A second one is created, masking fine-covered regions and updated during regrid operations. It is used to perform the chemistry integration, and because this is a purely local integration (in contrast with implicit diffusion solve for instance, which require communications to solve the linear problem using GMG), a Knapsack load balancing approach is used by default, where the weight of each box is based on the total number of chemistry RHS calls in the box. The size of the boxes in the chemistry boxArray (accessible with m_baChem[lev]) is controlled by the peleLM.max_grid_size_chem in the input file. Once again, advanced users can try alternate approaches to load balancing the chemistry DMap using the keys described in PeleLMeX controls.

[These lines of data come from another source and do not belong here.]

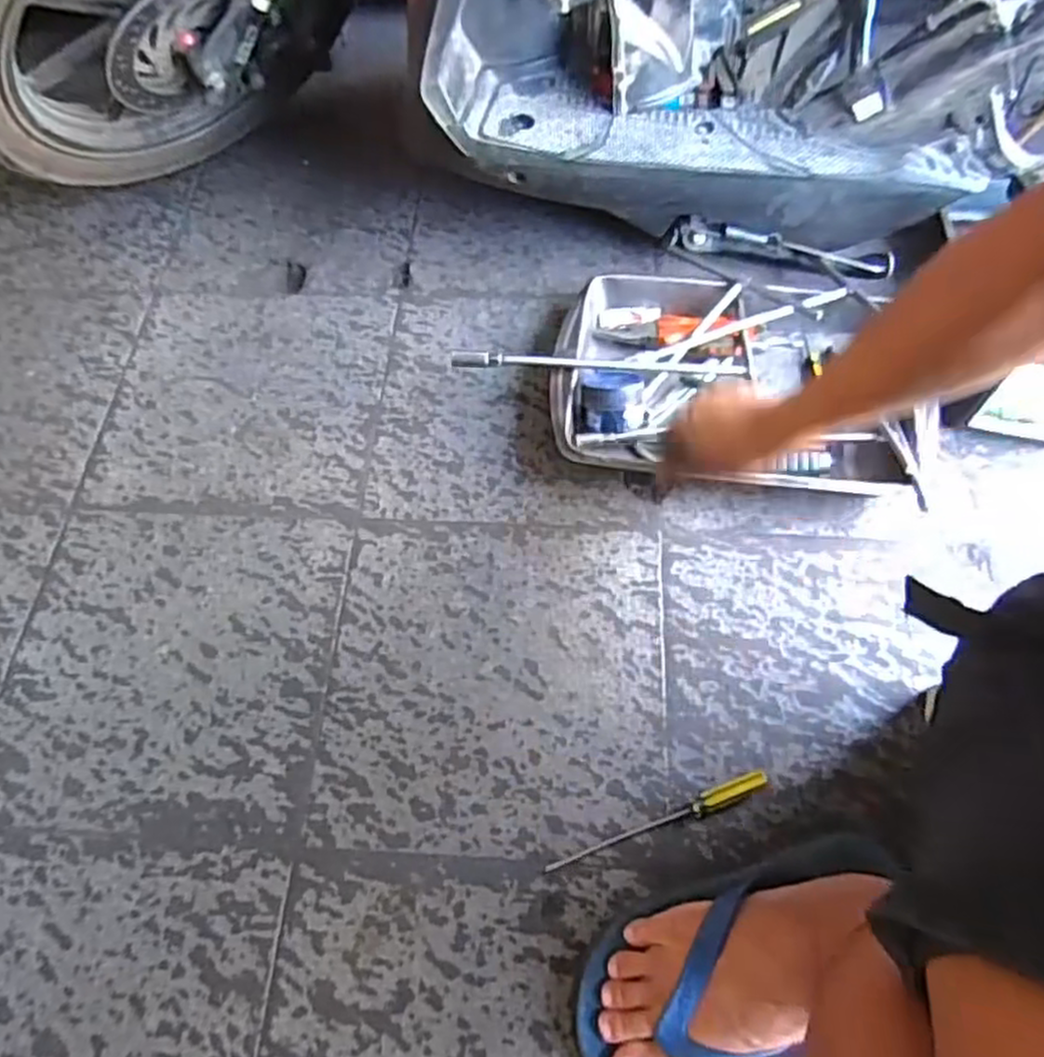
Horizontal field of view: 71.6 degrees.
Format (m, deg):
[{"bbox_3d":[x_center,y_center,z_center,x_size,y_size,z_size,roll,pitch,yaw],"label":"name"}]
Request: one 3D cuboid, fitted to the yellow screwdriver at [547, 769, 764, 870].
[{"bbox_3d":[0.112,0.234,0.577,0.191,0.018,0.016,-20,64,-8],"label":"yellow screwdriver"}]

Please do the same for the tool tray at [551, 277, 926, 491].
[{"bbox_3d":[0.207,-0.149,0.744,0.337,0.065,0.246,9,64,6],"label":"tool tray"}]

After each regrid operation, even if the grids did not actually change, PeleLMeX will try to find a better load balancing for the AmrCore DMap. Because changing the load balancing requires copying data across MPI ranks, we only want to change the DMap only if a significantly better new DMap can be obtained, with the threshold for a better DMap defined based on the value of peleLM.load_balancing_efficiency_threshold.

Debugging

The first step to debug any addition or undefined behavior of PeleLMeX is to turn the DEBUG flag ON in the GNUmakefile and activate AMReX`s floating point exception traps in the input file:

amrex.fpe_trap_invalid = 1
amrex.fpe_trap_zero = 1
amrex.fpe_trap_overflow = 1

This will slow down the code considerably, but will enable bound checks on all AMReX low-level data structure, catch floating point errors (using nans, dividing by zero, …) and any AMREX_ASSERT statement added to the code base. It is also often useful to visualize data in order to understand the erroneous results the solver can return. Developers can write to disk a single MultiFab using AMReX VisMF:

VisMF::Write(myMF,"VisMyMF");

and can be visualized with Amrvis using amrvis -mf. Alternatively, visualizing the entire AMR hierarchy is also useful. PeleLMeX provides a simple function to write a vector of MultiFab:

WriteDebugPlotFile(GetVecOfConstPtrs(getTempVect()),"TempDebug");

which can be opened with Amrvis or any other visualization software. This last function will function providing that the MultiFabs in the vector all have the same number of components. Finally, another way of checking individual pieces of the algorithm is to use PeleLMeX evaluate mode peleLM.run_mode=evaluate and specify a list of fields with peleLM.evaluate_vars as described in PeleLMeX controls. Note that not all of the algorithm is available in this mode yet.